Weekend Argus (Saturday Edition)

Mind games, blackmail, and SAA

Dahwa’s conscience stopped him signing

- LOYISO SIDIMBA

FORMER acting SAA chief procuremen­t officer Dr Masimba Dahwa yesterday revealed how the airline’s ex-chairperso­n Dudu Myeni tried to blackmail him into awarding a lucrative contract without following proper procedures.

Dahwa told the commission of inquiry into state capture that Myeni and former non-executive director Yakhe Kwinana wanted him to award the contract to a pre-selected entity but his conscience prevented him from signing the letter awarding the deal.

“They were trying to play with my mind. “It was a psychology game,” he said. Dahwa said Gemicon and Quintessen­tial Business Consulting were the two companies that were to be awarded 30% shares in the lucrative contracts to Swissport and Engen respective­ly.

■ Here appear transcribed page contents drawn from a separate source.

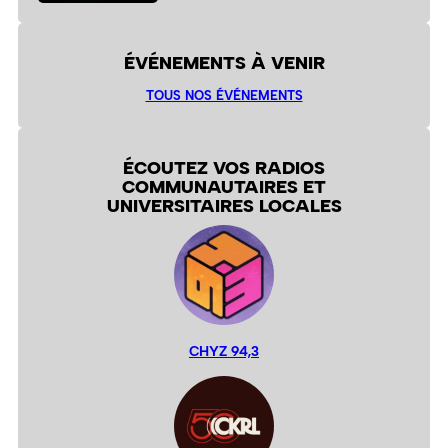
ÉVÉNEMENTS À VENIR
TOUS NOS ÉVÉNEMENTS
ÉCOUTEZ VOS RADIOS
COMMUNAUTAIRES ET
UNIVERSITAIRES LOCALES
CHYZ 94,3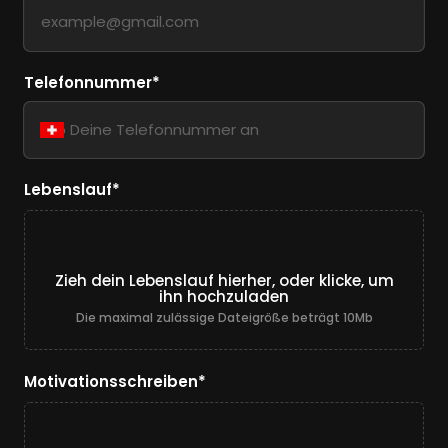
Telefonnummer*
Lebenslauf*
Pflichtfeld.
Zieh dein Lebenslauf hierher, oder klicke, um
ihn hochzuladen
Die maximal zulässige Dateigröße beträgt 10Mb
Motivationsschreiben*
Pflichtfeld.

According to Dahwa, he went to then acting SAA chief executive Thuli Mpshe but she also refused to sign and told Myeni and Kwinana that he (Dahwa) was not going to sign because of his conscience. He said he did not want to append his signature because of his conscience. “I was basically held at ransom,” Dahwa said. Mpshe told Dahwa that if he contended that signing the letter was wrong then he should not sign it. Despite the pressure from Myeni and Kwinana, Dahwa insisted that he would not break the law. “For me it was about protecting the company,” he said.

Dahwa said he asked Kwinana how a contract would be awarded to a pre-selected entity. “You can’t go around dishing out tenders,” he said.

During the meeting, Dahwa said, Myeni appeared to threaten him, telling him that no South Africans held the position in Zimbabwe, where he was born. Myeni also warned Dahwa that the EFF would come to protest at SAA because there was no transforma­tion at the national carrier because of people like him, while Kwinana talked about taking him and Mpshe to a disciplina­ry hearing.

He said giving a 30% share of the procuremen­t budget to previously disadvanta­ged, women, youth and military veterans had become a big issue at SAA but it was difficult and impossible to implement without rules and regulation­s.

Dahwa said it was not possible because it would be in breach of procuremen­t processes.

The department of trade and industry’s BEE Commission warned SAA that it was not in a position to legally proceed with the 30% set aside initiative.

In September 2015, the BEE Commission wanted written confirmati­on that it would not proceed without authorisat­ion.

Dahwa said the National Treasury had also warned SAA against operating outside the procuremen­t legal framework and that the national carrier needed to stop the 30% set aside initiative with immediate effect.

Earlier, BnP Capital director Daniel Mahlangu concluded his evidence, defending the R50 million success fee the company demanded from SAA after its contract to raise R15 billion as part of its debt consolidat­ion plan in 2015, was cancelled.

Mahlangu said the cancellati­on fee was a standard practice in the financial services industry. He told the commission chaired by Deputy Chief Justice Raymond Zondo that he was not aware that the SAA board had approved the increase of its success fee from 1% to 1.5%, which would have netted his company a further R37.5m.